Will Harrell, Southern regional policy director for the ACLU, says his group was shut out of the negotiations process. He pointed out that the task force worked in public for more than a year, reviewing the data on Louisiana's criminal justice system, then using that data to craft reforms. He disagrees with Adams' assessment of how much savings the state can achieve by limiting the focus of the reforms to non-violent offenders.

"I think we're going to find that the amendments reduce the savings by 20 percent or more because they remove that part of the reforms that focus on the state's most expensive inmates — geriatric prisoners," Harrell says. He spoke with The Independent in a Thursday phone call.
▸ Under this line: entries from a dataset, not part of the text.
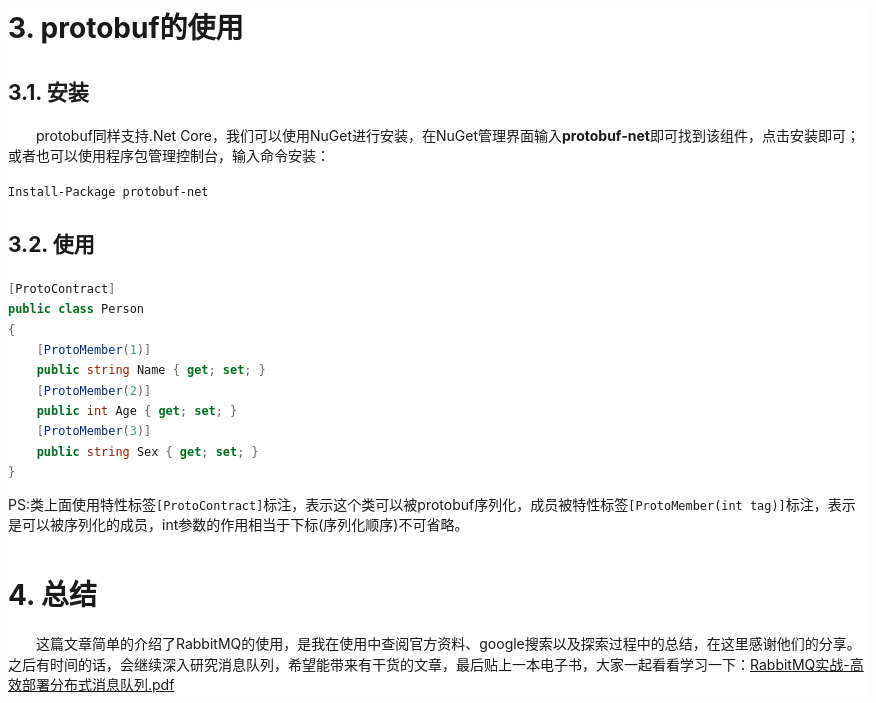 # 3. protobuf的使用
## 3.1. 安装
　　protobuf同样支持.Net Core，我们可以使用NuGet进行安装，在NuGet管理界面输入**protobuf-net**即可找到该组件，点击安装即可；或者也可以使用程序包管理控制台，输入命令安装：
```shell
Install-Package protobuf-net
```
## 3.2. 使用
```csharp
[ProtoContract]
public class Person
{
    [ProtoMember(1)]
    public string Name { get; set; }
    [ProtoMember(2)]
    public int Age { get; set; }
    [ProtoMember(3)]
    public string Sex { get; set; }
}
```
PS:类上面使用特性标签`[ProtoContract]`标注，表示这个类可以被protobuf序列化，成员被特性标签`[ProtoMember(int tag)]`标注，表示是可以被序列化的成员，int参数的作用相当于下标(序列化顺序)不可省略。

# 4. 总结
　　这篇文章简单的介绍了RabbitMQ的使用，是我在使用中查阅官方资料、google搜索以及探索过程中的总结，在这里感谢他们的分享。之后有时间的话，会继续深入研究消息队列，希望能带来有干货的文章，最后贴上一本电子书，大家一起看看学习一下：[RabbitMQ实战-高效部署分布式消息队列.pdf](https://share.weiyun.com/54592504fbcd60010497ada1c55a2c48)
"Extreme sentences are the major drivers of cost for the Department of Corrections in Louisiana," Harrell explains. "The amendments removed geriatric parole which means the cost of keeping those older prisoners behind bars will continue to grow and grow and grow, even as the prospect that they can do any harm to anyone has disappeared."

Harrell says that eliminating the possibility of parole for those older prisoners puts the full burden of providing for the medical care of those prisoners fully on the state.

"If they could be paroled, they could become eligible for Medicaid which would at least let the federal government pay for the bulk of their healthcare costs," Harrell offers.

Harrell believes Adams and the district attorneys have been distorting the content of the reforms in order to continue some of the practices that have produced Louisiana's prison load.

"There is nothing anywhere in any of these bills that mandates the release of any offender — violent or non-violent," Harrell says. "The bills produce eligibility but those inmates must still show proof that they have reformed and rehabilitated themselves."

Harrell has worked on similar criminal justice reform efforts in eight other states. He points out that Texas adopted similar reforms several years ago. "Texas had three new prisons on the drawing board before they enacted these reforms," Harrell says. "They were able to cancel those three projects and close two existing prisons."

Harrell notes that other Southern states that have implemented criminal justice reforms have lower crime rates than Louisiana. He says that is proof that reforms can work here.

"If having people in jail is reducing crime, Louisiana should be the safest place on the planet," Harrell says. "Clearly we're not."

Ellerbe, Patel and Harrell all remain committed to advancing the reform process but note that it's important that the bills keep making their way through the process.

"It would be sad to lose all the time and resources we've put into this effort to let it be stopped," Ellerbe says.

The amended bills that emerged from Senate Judiciary C now await consideration by the full Senate. That could happened as early as Monday when the Senate reconvenes at 3 p.m.